En el Hospital Pediátrico de San Luis, un trabajador camillero pasó en cuestión de minutos de cumplir su turno habitual a convertirse en el centro de un operativo digno de una película de bajo presupuesto: observación subjetiva, alertas internas, ambulancia, policía y exposición pública. ¿El motivo? Haber sido visto con sueño y con los ojos enrojecidos.
Nada más.
El episodio ocurrió días atrás, cuando una jefa del sector advirtió que el trabajador presentaba “estado de somnolencia” y “hiperemia ocular”. Esa apreciación —sin test clínico previo ni instancia privada— fue comunicada a la dirección, que activó una secuencia de decisiones que terminó con la intervención del SEMPRO y la presencia policial dentro del hospital.

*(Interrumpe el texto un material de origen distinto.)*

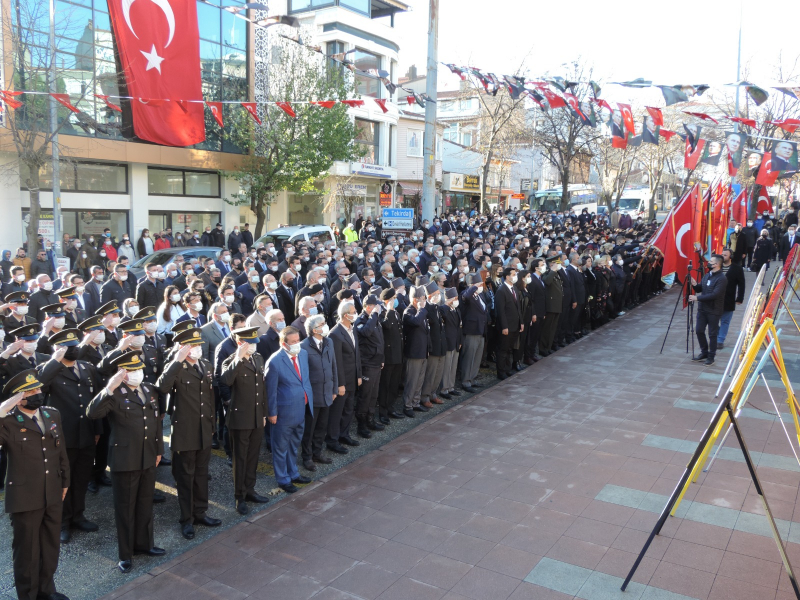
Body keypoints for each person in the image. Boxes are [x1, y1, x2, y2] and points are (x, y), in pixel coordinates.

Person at [86, 349, 164, 573]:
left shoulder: (148, 389)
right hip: (125, 459)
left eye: (138, 368)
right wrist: (109, 387)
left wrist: (158, 449)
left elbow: (155, 423)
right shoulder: (114, 394)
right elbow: (93, 413)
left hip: (148, 455)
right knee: (125, 507)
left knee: (144, 503)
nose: (137, 372)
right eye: (131, 370)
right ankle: (125, 554)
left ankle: (144, 544)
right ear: (121, 373)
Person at [0, 369, 70, 600]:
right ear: (18, 397)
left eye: (38, 388)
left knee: (50, 545)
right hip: (25, 496)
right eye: (30, 391)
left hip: (52, 490)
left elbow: (60, 452)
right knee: (27, 551)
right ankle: (28, 596)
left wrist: (65, 481)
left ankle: (46, 590)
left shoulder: (51, 414)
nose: (37, 393)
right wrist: (4, 408)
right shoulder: (8, 422)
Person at [155, 328, 221, 540]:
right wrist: (177, 360)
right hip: (184, 431)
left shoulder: (206, 365)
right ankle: (186, 519)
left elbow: (210, 398)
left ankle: (200, 512)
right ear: (182, 347)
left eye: (198, 345)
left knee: (201, 474)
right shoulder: (175, 367)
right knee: (185, 477)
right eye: (192, 346)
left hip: (204, 429)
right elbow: (161, 387)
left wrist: (212, 424)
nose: (197, 349)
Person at [37, 330, 102, 545]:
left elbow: (95, 400)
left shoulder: (86, 368)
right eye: (67, 347)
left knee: (81, 477)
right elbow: (38, 388)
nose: (73, 350)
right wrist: (54, 361)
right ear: (58, 348)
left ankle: (78, 516)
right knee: (63, 480)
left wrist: (97, 429)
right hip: (63, 436)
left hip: (86, 433)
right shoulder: (50, 371)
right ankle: (62, 522)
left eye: (75, 345)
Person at [219, 327, 270, 515]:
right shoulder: (230, 361)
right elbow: (225, 380)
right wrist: (238, 358)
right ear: (241, 343)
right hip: (240, 418)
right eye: (250, 342)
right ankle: (239, 496)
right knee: (240, 458)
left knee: (253, 456)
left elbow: (262, 389)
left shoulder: (258, 358)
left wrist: (264, 413)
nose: (254, 346)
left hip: (257, 415)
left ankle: (250, 490)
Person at [265, 326, 313, 494]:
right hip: (283, 413)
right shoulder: (274, 361)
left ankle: (293, 473)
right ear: (284, 344)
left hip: (301, 409)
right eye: (293, 342)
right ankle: (283, 479)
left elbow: (304, 380)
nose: (297, 344)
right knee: (280, 448)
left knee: (294, 445)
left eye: (298, 340)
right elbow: (270, 391)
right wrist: (272, 412)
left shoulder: (303, 354)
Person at [299, 315, 337, 471]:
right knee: (310, 428)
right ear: (314, 330)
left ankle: (317, 452)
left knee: (322, 426)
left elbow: (333, 365)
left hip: (327, 392)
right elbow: (302, 374)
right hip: (312, 395)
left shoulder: (329, 342)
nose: (325, 326)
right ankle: (307, 457)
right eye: (322, 324)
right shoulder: (303, 346)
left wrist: (334, 388)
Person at [327, 301, 362, 451]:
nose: (356, 314)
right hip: (342, 381)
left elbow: (357, 354)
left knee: (349, 408)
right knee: (337, 411)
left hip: (353, 378)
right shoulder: (335, 334)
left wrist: (359, 375)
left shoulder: (352, 329)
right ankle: (333, 440)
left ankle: (344, 434)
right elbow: (337, 362)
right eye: (353, 312)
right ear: (346, 314)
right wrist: (340, 384)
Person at [353, 295, 384, 437]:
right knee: (365, 395)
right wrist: (374, 315)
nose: (379, 308)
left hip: (376, 361)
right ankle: (362, 424)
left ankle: (370, 419)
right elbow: (365, 332)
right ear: (368, 307)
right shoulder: (361, 320)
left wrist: (382, 358)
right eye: (376, 306)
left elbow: (380, 340)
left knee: (374, 394)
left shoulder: (374, 319)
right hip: (367, 363)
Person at [689, 254, 727, 366]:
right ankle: (704, 352)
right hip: (702, 309)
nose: (708, 263)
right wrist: (695, 284)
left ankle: (711, 356)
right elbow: (701, 288)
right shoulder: (707, 275)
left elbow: (715, 294)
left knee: (712, 334)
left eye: (711, 261)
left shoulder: (722, 278)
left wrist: (697, 298)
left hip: (714, 310)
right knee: (699, 330)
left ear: (716, 264)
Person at [459, 274, 488, 392]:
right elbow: (466, 296)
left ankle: (472, 378)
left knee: (477, 356)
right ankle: (466, 381)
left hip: (481, 329)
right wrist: (473, 287)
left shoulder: (480, 295)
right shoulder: (466, 294)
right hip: (471, 330)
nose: (481, 286)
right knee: (469, 357)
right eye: (478, 284)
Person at [494, 266, 522, 379]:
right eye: (513, 275)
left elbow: (518, 307)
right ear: (507, 276)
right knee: (503, 349)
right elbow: (500, 311)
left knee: (510, 348)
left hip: (515, 324)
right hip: (506, 326)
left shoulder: (514, 288)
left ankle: (507, 368)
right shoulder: (501, 290)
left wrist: (521, 322)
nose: (515, 277)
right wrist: (504, 326)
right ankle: (501, 372)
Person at [717, 249, 746, 350]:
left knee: (725, 321)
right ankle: (716, 337)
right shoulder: (716, 267)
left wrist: (740, 298)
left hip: (728, 299)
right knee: (714, 320)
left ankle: (720, 340)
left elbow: (741, 284)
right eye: (722, 255)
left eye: (725, 255)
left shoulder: (737, 269)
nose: (723, 256)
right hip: (715, 299)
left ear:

Según consta en los propios registros médicos, el examen realizado al trabajador solo confirmó lo que ya se había observado: sueño y ojos rojos. No hubo constatación de consumo de alcohol, ni de drogas, ni de ninguna conducta que pusiera en riesgo a terceros. Sin embargo, el daño ya estaba hecho.
El joven fue abordado en público, delante de compañeros y en un ámbito donde el “radio pasillo” funciona a la perfección. Patrulleros, personal médico y murmullos completaron una escena que, lejos de aclarar algo, terminó por humillar y estigmatizar.
Desde la Asociación de Trabajadores de la Sanidad Argentina (ATSA) San Luis no tardaron en reaccionar. En un duro comunicado, el gremio habló sin rodeos de avasallamiento, abuso de poder y desprecio por la dignidad laboral, y cuestionó que lo que debió resolverse puertas adentro se haya transformado en un espectáculo.
“El derecho de defensa, la privacidad y el trato digno fueron pulverizados”, señalaron. Y dejaron flotando una pregunta incómoda: si este tipo de protocolos se aplican con semejante rapidez para un camillero, ¿por qué no rigen con el mismo rigor para otros estamentos del sistema de salud?
El texto, firmado por el secretario adjunto Gerónimo Ortiz, también pone el foco en la selectividad de las medidas y en la liviandad con la que se habilita la sospecha. Porque, en definitiva, dormir mal o llegar cansado a trabajar no es delito. Pero en el Pediátrico, al parecer, puede ser suficiente para terminar rodeado de uniformes.
Mientras tanto, el trabajador sigue cargando con el peso del señalamiento público. Y el hospital, con una moral interna golpeada por un mensaje claro: cualquiera puede ser el próximo.